I’m guessing it’s something to do with OpenGL in that case (our CUDA accelerated implementation also uses hardware accelerated OpenGL, as opposed to Mesa w/ our CPU implementation) - which is the only other change made to this implementation.

Nothing is overclocked manually, nor came overclocked (like some GPUs).

Thanks for the boost of confidence though, 2+ years of regression tests on hundreds of machines is encouraging.

We run the algorithm over a video stream multiple times, taking checksums of all core variables for each frame - and compare the checksums between each run of the video stream. Thus if any variable is off by even a single bit, the checksum will be radically different.

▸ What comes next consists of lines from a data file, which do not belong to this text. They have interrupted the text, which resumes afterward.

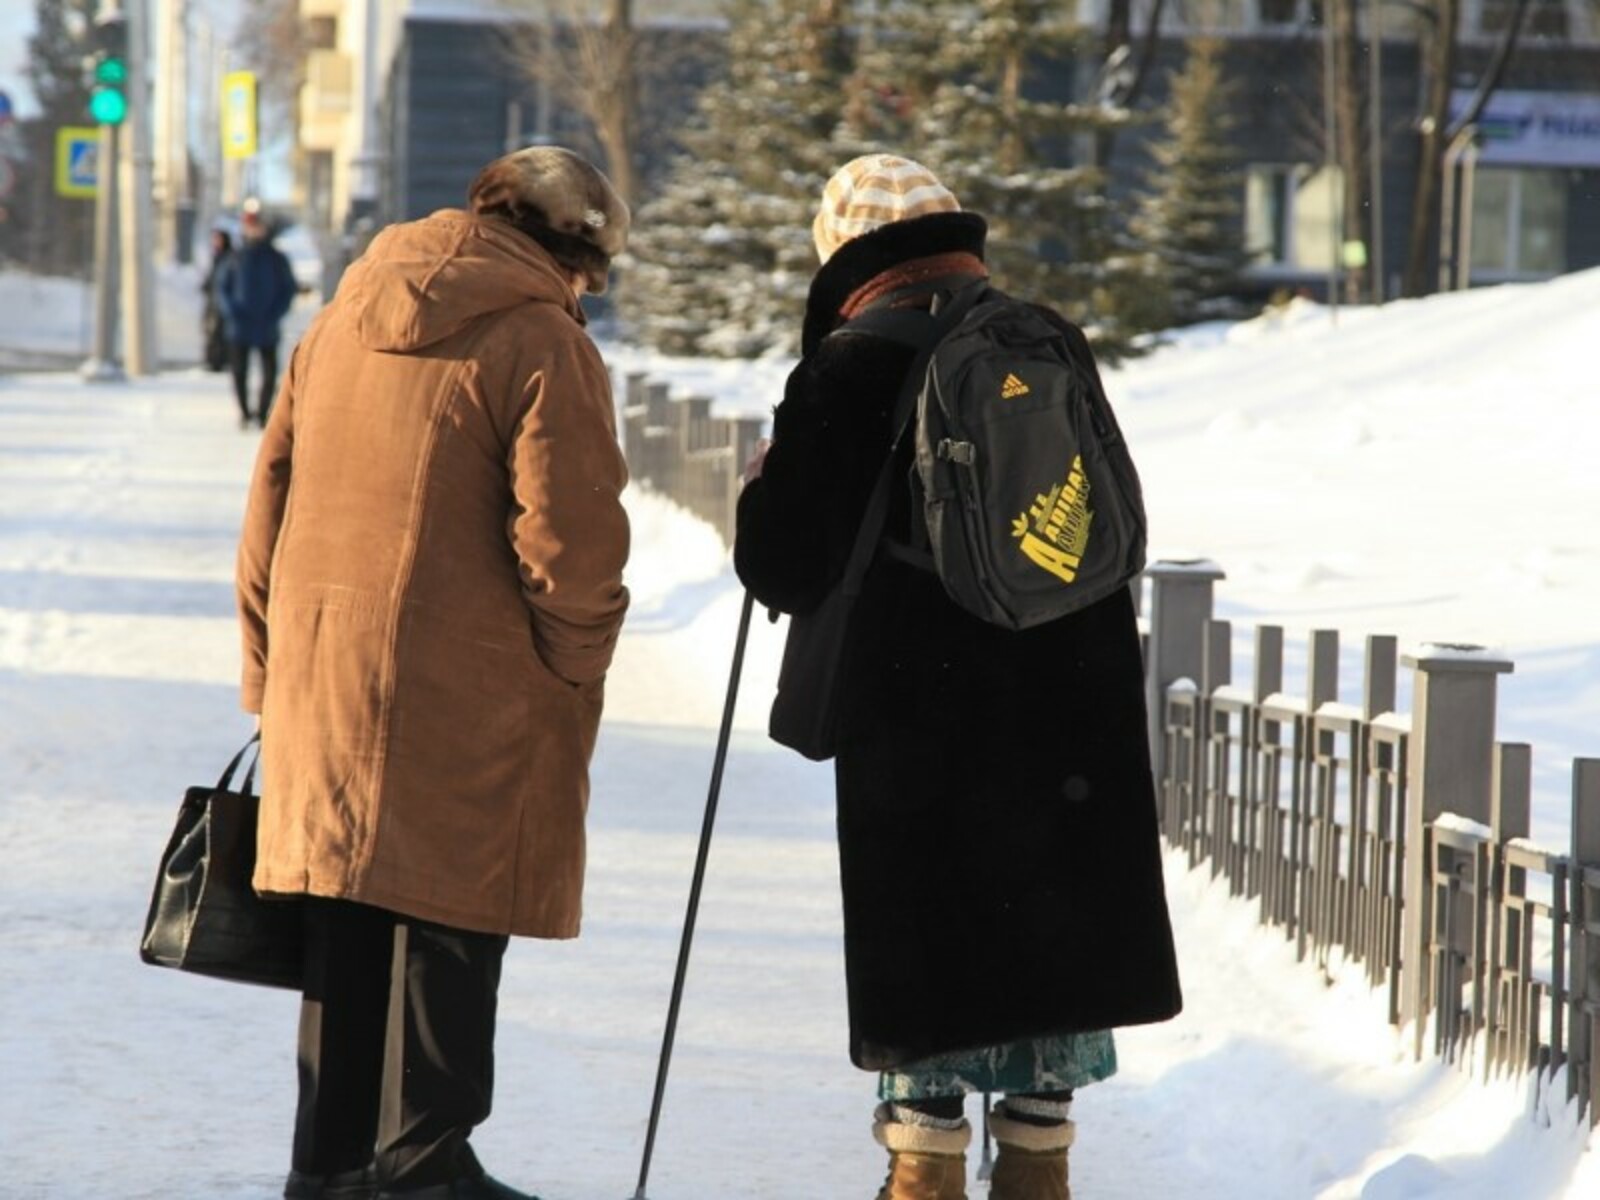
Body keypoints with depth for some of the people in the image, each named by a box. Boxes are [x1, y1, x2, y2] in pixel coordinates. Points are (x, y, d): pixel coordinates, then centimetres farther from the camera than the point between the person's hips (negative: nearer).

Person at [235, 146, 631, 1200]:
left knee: (345, 936, 14)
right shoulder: (542, 344, -9)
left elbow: (269, 510, 16)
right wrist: (574, 670, -1)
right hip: (465, 702, -7)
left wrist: (270, 673, 21)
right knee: (448, 923, 2)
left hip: (321, 682, 7)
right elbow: (569, 540, -16)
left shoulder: (339, 324, 13)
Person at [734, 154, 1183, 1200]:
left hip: (917, 734, -4)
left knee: (926, 959, 4)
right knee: (1050, 948, 13)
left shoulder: (847, 377, -9)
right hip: (1069, 724, 4)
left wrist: (763, 488, 13)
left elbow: (784, 568, -7)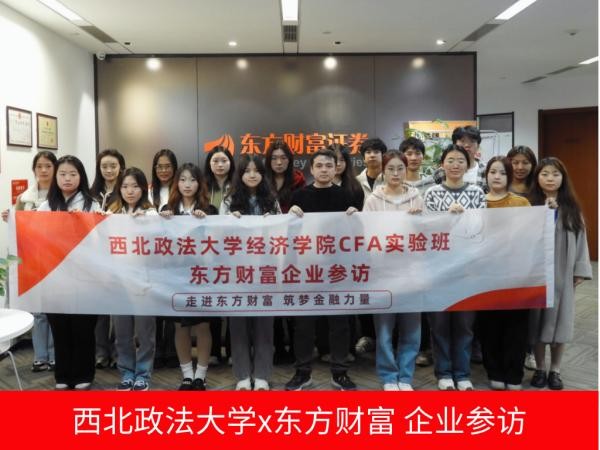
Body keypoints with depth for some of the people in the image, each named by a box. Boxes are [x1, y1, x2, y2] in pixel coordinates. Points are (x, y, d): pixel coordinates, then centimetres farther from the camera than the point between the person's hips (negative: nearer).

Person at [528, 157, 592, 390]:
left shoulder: (572, 208, 5)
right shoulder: (530, 205, -4)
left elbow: (580, 239, 6)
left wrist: (580, 271, 3)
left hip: (563, 274, 2)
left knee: (559, 321, 9)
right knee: (538, 321, 6)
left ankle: (555, 370, 23)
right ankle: (540, 369, 21)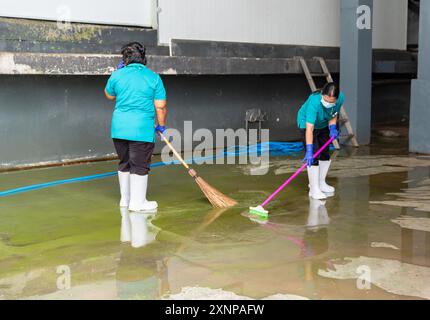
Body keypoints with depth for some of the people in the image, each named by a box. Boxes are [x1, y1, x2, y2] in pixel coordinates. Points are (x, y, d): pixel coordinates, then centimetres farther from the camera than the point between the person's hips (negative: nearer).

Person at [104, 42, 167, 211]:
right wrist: (161, 125, 10)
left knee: (124, 164, 17)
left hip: (119, 128, 4)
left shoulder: (117, 75, 4)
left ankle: (125, 199, 27)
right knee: (139, 166, 4)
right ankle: (137, 202, 8)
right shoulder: (154, 78, -3)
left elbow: (109, 95, 23)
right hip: (142, 129, -4)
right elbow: (161, 107, -5)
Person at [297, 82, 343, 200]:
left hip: (323, 125, 6)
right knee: (313, 157, -14)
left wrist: (333, 128, -21)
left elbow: (333, 115, -4)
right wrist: (309, 151, -48)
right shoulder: (314, 102, -41)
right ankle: (314, 189, -5)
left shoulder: (340, 98, -26)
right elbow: (309, 128, -44)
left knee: (325, 154, 13)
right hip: (306, 123, -6)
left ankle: (321, 183, 31)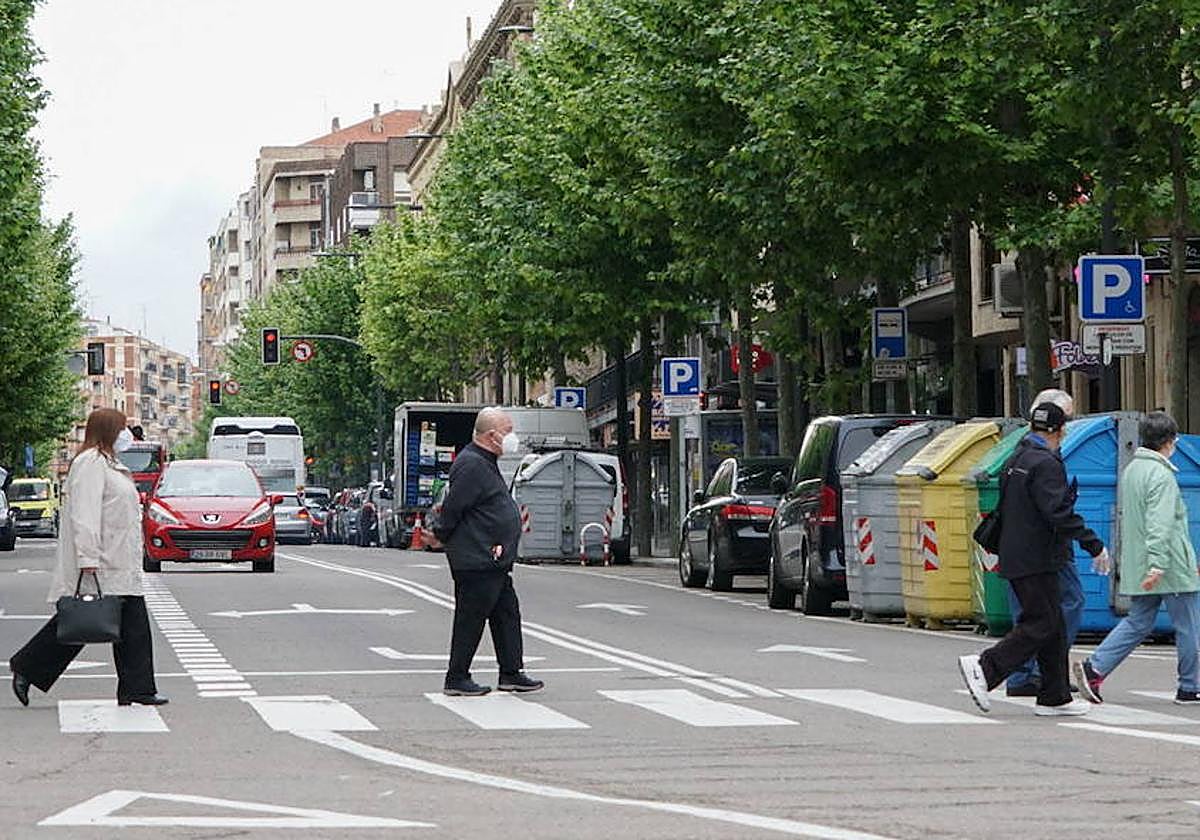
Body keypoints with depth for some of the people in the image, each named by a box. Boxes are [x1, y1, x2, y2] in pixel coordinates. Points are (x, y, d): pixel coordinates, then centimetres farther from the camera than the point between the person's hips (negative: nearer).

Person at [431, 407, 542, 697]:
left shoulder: (485, 463, 17)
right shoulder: (471, 465, -18)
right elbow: (453, 507, -19)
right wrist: (442, 536, -7)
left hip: (494, 561, 11)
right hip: (476, 561, -11)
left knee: (507, 615, 13)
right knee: (471, 619, -3)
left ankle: (511, 673, 19)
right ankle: (457, 680, 4)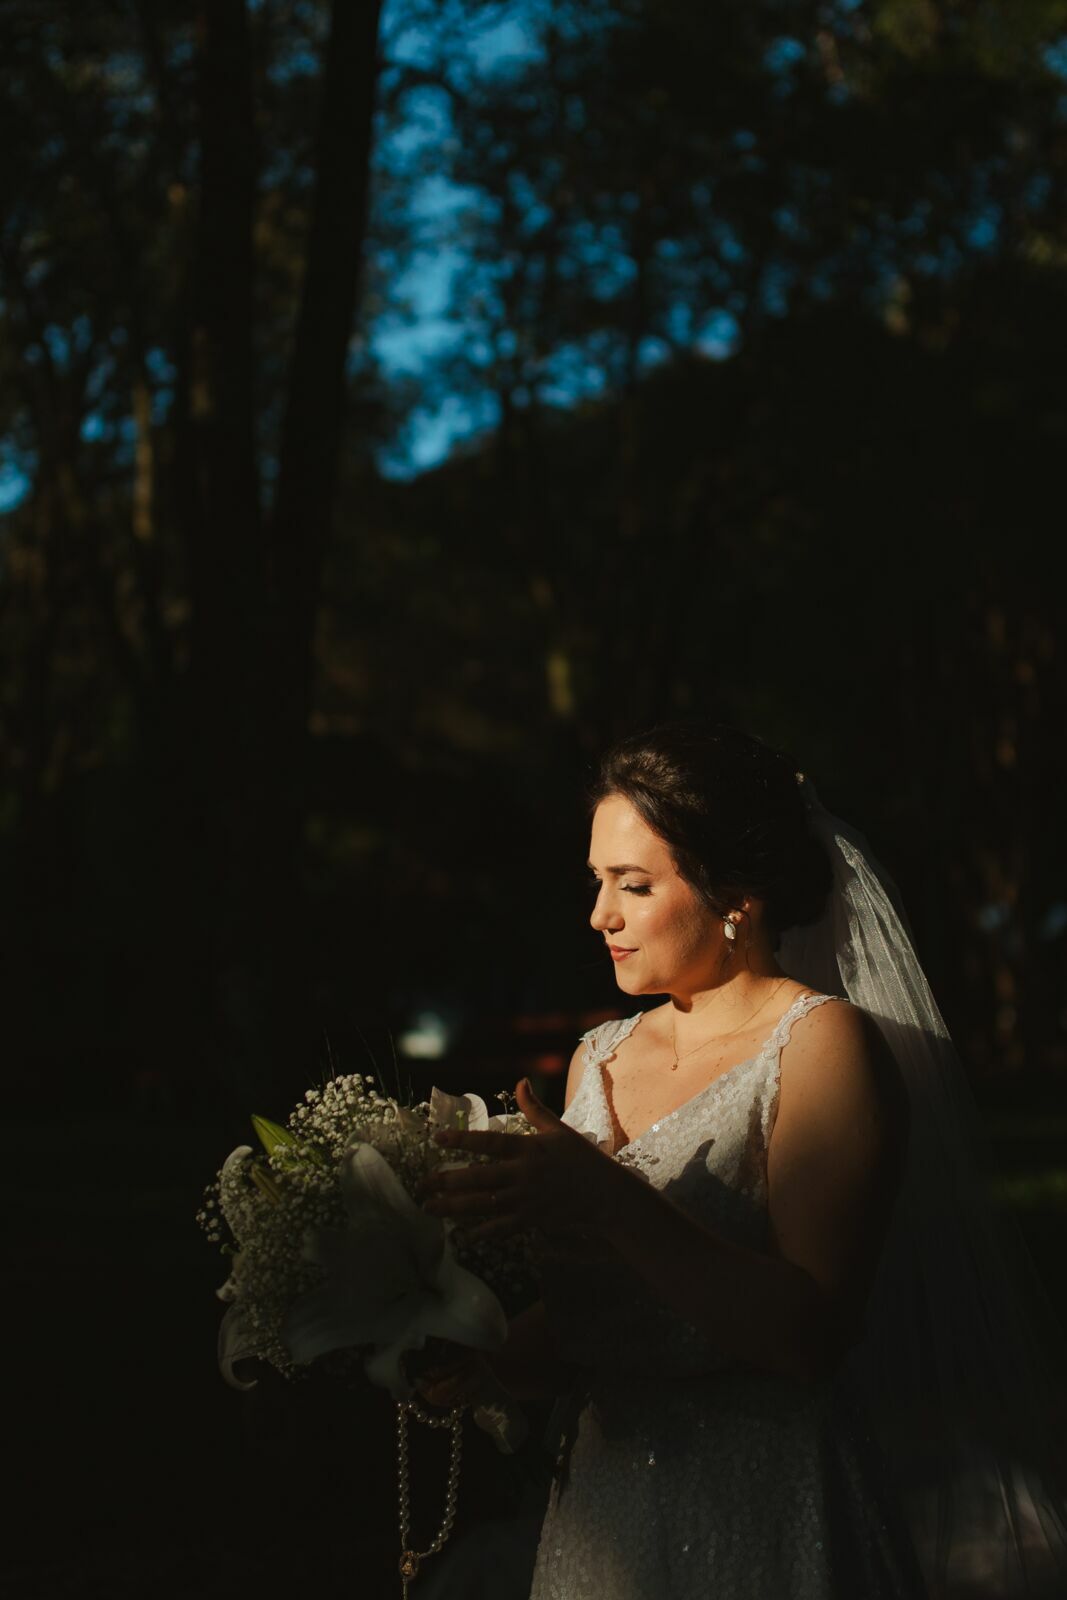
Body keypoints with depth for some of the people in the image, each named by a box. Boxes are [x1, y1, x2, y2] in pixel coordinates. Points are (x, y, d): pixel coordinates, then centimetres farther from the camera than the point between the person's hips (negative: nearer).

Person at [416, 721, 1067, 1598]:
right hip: (606, 1516, 6)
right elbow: (582, 1326, 9)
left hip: (767, 1529, -6)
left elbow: (810, 1335, -22)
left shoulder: (823, 1042, -11)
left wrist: (610, 1203, -29)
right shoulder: (600, 1058, 8)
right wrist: (477, 1357, -10)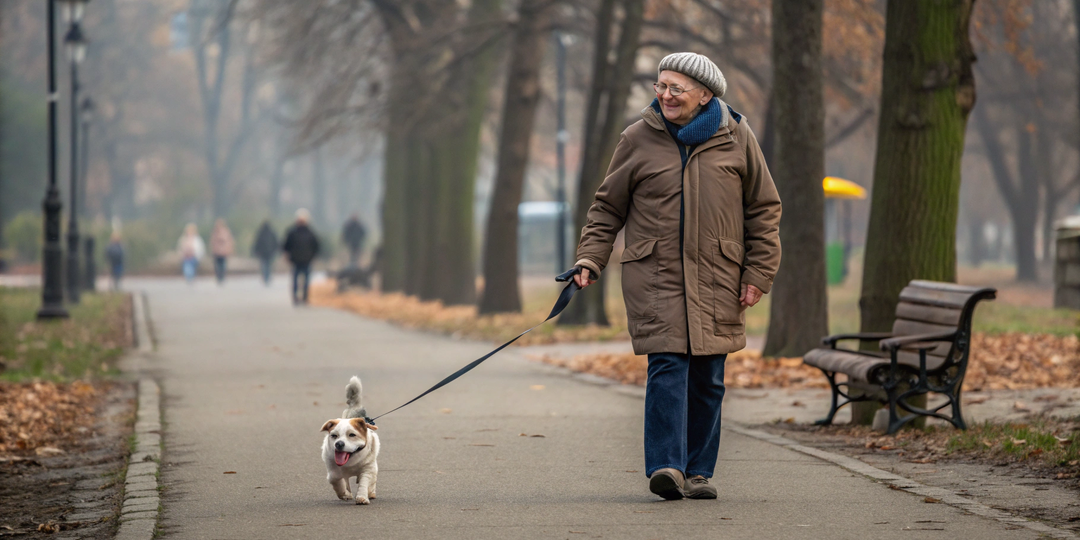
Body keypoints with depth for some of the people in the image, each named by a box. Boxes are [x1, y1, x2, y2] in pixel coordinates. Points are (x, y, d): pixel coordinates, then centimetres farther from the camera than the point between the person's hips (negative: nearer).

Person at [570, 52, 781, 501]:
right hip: (655, 276, -2)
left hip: (716, 279, 2)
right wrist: (590, 260, -2)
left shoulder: (735, 138, 4)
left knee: (707, 378, 4)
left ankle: (697, 472, 13)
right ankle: (667, 467, -20)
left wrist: (758, 272, 4)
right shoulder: (639, 139, 3)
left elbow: (764, 209, 10)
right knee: (668, 367, -15)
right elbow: (607, 207, 10)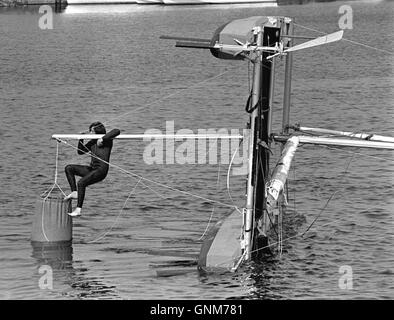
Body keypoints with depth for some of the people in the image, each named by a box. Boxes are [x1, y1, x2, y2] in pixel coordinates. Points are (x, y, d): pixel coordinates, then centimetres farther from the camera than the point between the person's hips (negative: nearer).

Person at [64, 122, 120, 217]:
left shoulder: (106, 140, -6)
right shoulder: (92, 143, 15)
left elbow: (117, 131, -25)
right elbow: (80, 151, 23)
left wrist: (102, 139, -28)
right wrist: (81, 139, 9)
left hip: (101, 170, -9)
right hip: (92, 169, 9)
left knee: (81, 183, -27)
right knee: (68, 168, 5)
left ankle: (78, 209, -23)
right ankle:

For our CUDA accelerated algorithm implementation, it differs from itself specifically around the CUDA/OpenGL related code segments (CUDA calculates various variables which are used in OpenGL rendering later on (texture coordinates / transformation matrices, etc).

Edit: Fixed quote.

Well then you’re definitely going to see different results every time. Using DirectX and OpenGL with the exact same resolution, shader, mesh, and transformation matrices won’t even give you the exact same image due to very fine subtleties in the graphics driver. There are small differences in things like fragment center coordinates and things of that nature that can affect the final output of the rasterization. If you’re trying to get a pixel perfect reproduction using h/w accelerated opengl vs. software rendered Mesa you’re basically on a fool’s errand.

Just to give you one quick example that I know with absolutely certainty Mesa is doing perspective correction every fourth pixel when rasterizing (without hardware interpolation units this saves costly reciprocal calculations at each pixel and allows linear interpolation of vertex attributes at most pixels) whereas the GPU will do this every pixel. You MIGHT be able to try to reduce the differences by fine tuning rendering settings (for instance, if Mesa has an equivilent of setting the perspective correction high quality hint) but I very seriously doubt you’ll eliminate all the differences.

If you want to ensure the results are the same I suggest comparing the absolute differences in your floating point input data (your transformation matrices and the like) rather than checksumming or comparing the output video.

Our unit tests say otherwise, as would my experience with OpenGL - it’s naturally expected that we get different results with different cards/drivers, but the resulting rastered image should be (and out unit tests prove this to be the case for a wide variety of renders (using a wide variety of OpenGL features & extensions), passing on two build servers with different cards (one nVidia the other AMD)) identical given the exact same inputs, on the exact same card, with the exact same state setup - or atleast that’s proven to be the case for the past few years.

Edit: I should note we don’t use shaders (at all) in our codebase, so I can’t comment on that - but again, with the same card/driver/state settings, I would expect the output to be deterministic unless the shader was using the random functions, or time-based variables, etc…

Well yeah, for one API. OpenGL like DirectX provides OEMs with a reference specification and they must follow it precisely so that the API will behave consistantly on all hardware. What I mean is good luck getting the exact same pixel for pixel image using 2 different APIs like DirectX vs OpenGL, or Mesa vs. OpenGL, however similar they may be in Mesa’s case.